Assim, a história dos sofrimentos do mundo é transformada na história do amor do mundo. Por isso o Deus crucificado é a única verdadeira novidade do viver humano.

O homem de hoje é provado pelo sofrimento de sempre, é deixado sozinho no silêncio do Deus que foi declarado “morto”, é oprimido pela injustiça e pela iniqüidade. Esse homem tem necessidade do sofrimento, tanto quanto o homem de sempre. Daí a necessidade da "theologia crucis", da teologia do Deus crucificado, que responda ao grito do Deus agonizante e capte nele, abandonado, o sentido das dores do mundo.

Diante da interrogação da dor, diante da tragicidade do nada que dela emerge, a palavra da cruz ressoa como “evangelho” também para os homens de hoje: "a dolor contra dolorem" é o amor de Deus, o amor que tira a nossa dor. Por isso, a mensagem da dor de Deus é a alegre nova. Por isso, os cristãos não cessam de proclamá-la” (Bruno Forte, p.27).
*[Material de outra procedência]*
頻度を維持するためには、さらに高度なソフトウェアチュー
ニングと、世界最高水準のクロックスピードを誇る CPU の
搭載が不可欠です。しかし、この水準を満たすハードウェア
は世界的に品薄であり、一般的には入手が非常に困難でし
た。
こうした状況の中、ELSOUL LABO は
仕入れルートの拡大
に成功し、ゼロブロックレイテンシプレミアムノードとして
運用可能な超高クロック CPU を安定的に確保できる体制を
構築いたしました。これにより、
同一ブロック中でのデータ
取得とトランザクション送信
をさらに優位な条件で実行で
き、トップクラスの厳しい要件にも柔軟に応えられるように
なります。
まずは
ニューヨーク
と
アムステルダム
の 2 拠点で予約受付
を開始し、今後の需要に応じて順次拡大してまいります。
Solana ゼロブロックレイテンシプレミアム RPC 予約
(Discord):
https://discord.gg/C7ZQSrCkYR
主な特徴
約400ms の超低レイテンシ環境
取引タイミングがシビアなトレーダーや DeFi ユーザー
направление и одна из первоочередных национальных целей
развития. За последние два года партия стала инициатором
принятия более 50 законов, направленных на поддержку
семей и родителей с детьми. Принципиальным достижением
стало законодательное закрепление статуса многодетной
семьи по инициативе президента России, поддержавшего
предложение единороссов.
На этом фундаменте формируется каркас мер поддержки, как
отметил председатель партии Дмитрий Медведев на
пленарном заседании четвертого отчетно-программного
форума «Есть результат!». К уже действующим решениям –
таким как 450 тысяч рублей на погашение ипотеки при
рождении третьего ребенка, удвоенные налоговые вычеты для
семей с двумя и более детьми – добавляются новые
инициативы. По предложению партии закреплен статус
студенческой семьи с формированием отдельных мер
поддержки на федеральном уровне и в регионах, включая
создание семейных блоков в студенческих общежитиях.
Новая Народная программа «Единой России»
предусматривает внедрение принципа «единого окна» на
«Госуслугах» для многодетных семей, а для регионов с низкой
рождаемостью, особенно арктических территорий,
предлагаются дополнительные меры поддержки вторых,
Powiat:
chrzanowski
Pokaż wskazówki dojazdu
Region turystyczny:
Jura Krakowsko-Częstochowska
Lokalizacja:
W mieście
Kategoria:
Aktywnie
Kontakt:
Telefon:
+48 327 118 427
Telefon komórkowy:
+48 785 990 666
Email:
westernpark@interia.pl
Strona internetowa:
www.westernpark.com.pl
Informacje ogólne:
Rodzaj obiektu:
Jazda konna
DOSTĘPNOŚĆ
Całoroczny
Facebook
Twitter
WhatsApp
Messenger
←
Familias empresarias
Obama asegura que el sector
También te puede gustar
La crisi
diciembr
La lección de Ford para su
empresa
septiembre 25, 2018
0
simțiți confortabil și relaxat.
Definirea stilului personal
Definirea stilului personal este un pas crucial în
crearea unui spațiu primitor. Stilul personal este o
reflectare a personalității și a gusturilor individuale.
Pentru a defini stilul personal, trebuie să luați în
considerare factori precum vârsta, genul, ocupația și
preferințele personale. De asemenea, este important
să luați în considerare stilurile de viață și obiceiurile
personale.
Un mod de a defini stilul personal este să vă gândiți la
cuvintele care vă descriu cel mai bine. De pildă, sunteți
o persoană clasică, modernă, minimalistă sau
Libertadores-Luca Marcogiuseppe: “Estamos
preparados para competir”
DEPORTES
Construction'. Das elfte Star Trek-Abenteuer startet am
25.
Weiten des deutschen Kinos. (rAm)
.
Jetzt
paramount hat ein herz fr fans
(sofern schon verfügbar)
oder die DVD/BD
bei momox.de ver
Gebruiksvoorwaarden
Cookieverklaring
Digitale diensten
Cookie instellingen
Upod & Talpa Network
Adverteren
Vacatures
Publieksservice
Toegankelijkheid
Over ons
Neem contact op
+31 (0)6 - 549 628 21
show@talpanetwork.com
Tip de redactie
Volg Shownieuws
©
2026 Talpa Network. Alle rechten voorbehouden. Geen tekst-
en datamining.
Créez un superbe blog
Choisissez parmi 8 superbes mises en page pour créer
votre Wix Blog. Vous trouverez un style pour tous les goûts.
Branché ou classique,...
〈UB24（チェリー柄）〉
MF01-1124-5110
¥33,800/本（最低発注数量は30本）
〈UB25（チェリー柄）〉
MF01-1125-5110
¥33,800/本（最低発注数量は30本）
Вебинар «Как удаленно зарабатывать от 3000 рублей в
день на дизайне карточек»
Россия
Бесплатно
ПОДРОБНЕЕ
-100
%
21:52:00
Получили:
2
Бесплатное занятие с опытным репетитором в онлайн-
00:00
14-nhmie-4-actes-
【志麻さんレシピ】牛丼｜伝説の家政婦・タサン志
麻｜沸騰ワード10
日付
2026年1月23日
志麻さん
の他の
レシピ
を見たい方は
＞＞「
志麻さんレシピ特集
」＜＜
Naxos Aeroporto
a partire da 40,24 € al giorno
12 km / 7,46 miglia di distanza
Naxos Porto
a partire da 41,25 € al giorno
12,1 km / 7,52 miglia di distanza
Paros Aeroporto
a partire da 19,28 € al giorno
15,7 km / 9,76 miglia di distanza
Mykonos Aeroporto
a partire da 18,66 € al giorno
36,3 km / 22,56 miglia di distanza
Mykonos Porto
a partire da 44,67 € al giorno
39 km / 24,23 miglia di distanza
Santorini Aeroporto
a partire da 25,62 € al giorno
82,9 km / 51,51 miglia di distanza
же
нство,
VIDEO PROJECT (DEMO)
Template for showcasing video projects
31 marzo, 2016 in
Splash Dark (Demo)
O pobre não tem onde encontrar fontes de esperança em um mundo onde, “por detrás das relações de troca no mercado existem relações de exploração”; em um mundo onde, “por detrás das relações de voto, existem relações de dominação”; em um mundo onde, “por detrás das relações de informação, há um processo de alienação”. (Emir Sader - revista "Caros Amigos, Abril de 2007. p 40). O frágil Nazareno, também chamado de Filho do Homem, foi Deus encarnado que viveu igual a todos, contudo, venceu e por isso, é a inspiração de milhões de enjeitados.

O Deus que nos foi revelado tem a cara de Jesus. A mais alvissareira notícia que proclamamos não é só que Jesus seja idêntico a Deus, O Pai também é idêntico ao Filho.